I
racconti di Matteo Gubellini sono sogni lucidi. Incontrare le sue parole è come
viaggiare nei suoi quadri e osservarli dall'interno, muovendosi tra pennellate
ipnotiche e ombre silenziose. Non si ha la sensazione di leggere una storia
pensata, bensì di addentrarsi in un mondo le cui luci e le cui ombre sono
generate dai colori di un artista che vuole aprirci le porte del suo sentire e
ci presenta un mondo che può essere osservato solo con occhi nuovi, con occhi
che sanno vedere oltre l'apparenza, oltre la banalità delle proprie certezze. I
pensieri scritti prendono forma in una dimensione che unisce i ricordi al
fantastico, al magico, al surreale e così ogni racconto ci attrarrà, quasi
sussurrando, verso quella parte di noi che ancora non conosciamo o che abbiamo
dimenticato.
Matteo
Gubellini nasce a Bergamo nel 1972. Autore e illustratore ha pubblicato albi illustrati con diversi
editori, tra cui ArteBambini, Bohem Press Italia, Oqo, Principi & Principi,
Logos, Uovonero, Flies France, Anna Chanel, San Paolo, Morfem, Eli. Ama
scrivere, e scrivere canzoni. All'attivo ha diversi cd. Tiene corsi d'illustrazione
e letture animate in giro qua e là.
Ecco un estratto - Un monologo
Sei sempre un pochino affaticata,
e calda in volto, quando entri nel bar e mi siedi di fronte, allora annovero il
giorno fra quelli più importanti. Poi cominci a raccontarmi dei sogni che fai,
e reclini il capo mentre parli, e inchiodi lo sguardo lontanamente, a stanare
le linee, i colori che premurosa riporti in superficie. C’è un arco profondo
che taglia le tue palpebre, e le ciglia sono tende, ed ecco dietro grandi iridi
come biscotti alla nocciola nevicati di fondente, che profumano di vite immaginarie
abilmente intrecciate a un passato che non c’è. Io vorrei conoscere il modo di
guardarti vellicando la tua vanità, regalandoti un piacere morbido e frizzante,
vorrei parlarti con un suono gentile e liquoroso, che t’invischi
irrimediabilmente. In verità io stesso non so ascoltare.

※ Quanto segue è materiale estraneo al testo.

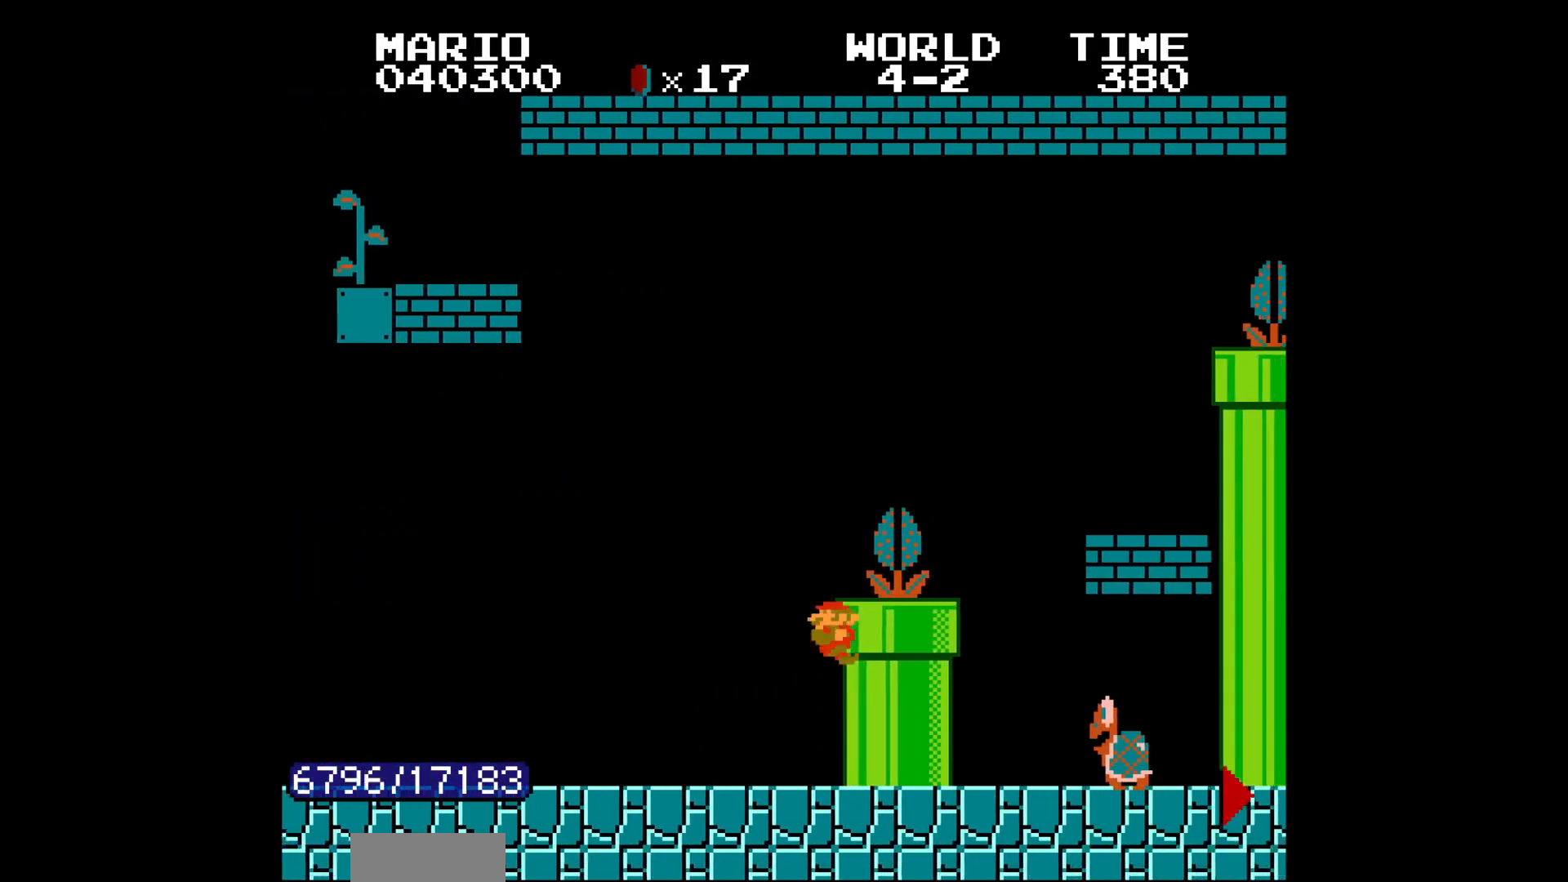
Gameplay with a controller (Nintendo layout); each line is a JSON object with the inputs held at the frame after it. "events" lists button and stick changes between this image and that frame as [ms after this image, input, new state], when the widget could be followed in between. Not read: L3 R3.
{"buttons": ["B", "DPAD_RIGHT"], "events": [[17, "DPAD_LEFT", "down"], [33, "DPAD_LEFT", "up"], [50, "DPAD_LEFT", "down"], [67, "DPAD_LEFT", "up"], [83, "DPAD_LEFT", "down"], [100, "DPAD_LEFT", "up"], [117, "DPAD_LEFT", "down"], [133, "DPAD_LEFT", "up"], [150, "DPAD_LEFT", "down"], [150, "DPAD_RIGHT", "up"], [167, "DPAD_LEFT", "up"], [167, "DPAD_RIGHT", "down"], [200, "A", "down"], [233, "A", "up"], [450, "DPAD_LEFT", "down"], [450, "DPAD_RIGHT", "up"], [467, "DPAD_LEFT", "up"], [467, "DPAD_RIGHT", "down"], [483, "DPAD_LEFT", "down"], [483, "DPAD_RIGHT", "up"], [500, "DPAD_LEFT", "up"], [500, "DPAD_RIGHT", "down"]]}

Ti guardo, ti guardo
soltanto, mentre languidamente sdrucciolo nella girandola variopinta che frulla
intorno al tuo fantasma, e tu resti sola nel bar, e discorri, e graziosamente
gesticoli.. Anche se nascondo l’orologio sotto l’ampia manica del cappotto, so
bene che fra non molto ci saluteremo, così, come fosse stato il primo incontro,
quasi una cortesia dovuta, e il mio CIAO sarà uno strozzato suggello a tutte le
cose non dette, e solo, mi metterò a passeggiare, un po’ curvo dalla piega che
mi stai tracciando dentro, con la testa che si fa pesante, pesante, sul pianto
in agguato. Altre volte non ti vedo, e capisco che sei rimasta tra la gente,
mentre nel bar io non so proprio come accavallare le dita, e un’ombra scura mi
si spalma in faccia, lentamente. Un’inquietudine ispida e caotica mi tira i
nervi, li trascina, me li arrotola intorno, e qualsiasi avventore del locale potrà
osservare un enorme gomitolo di nervi che vibrano davanti al caffè... forma
sinistra e inavvicinabile. Un alone pian pianino si delinea, e si spiana tra i
nervi, un poco li allenta, ché un’amarognola malinconia vi si possa insinuare,
cupa, cupa, ma pacata finalmente, e monotona.. L’idea di te si fa arrogante,
incorruttibile, così dimentico il tuo volto, e le immagini terrene, precise,
inutilmente nitide, ti girano intorno. Senza poter compiere un balzo.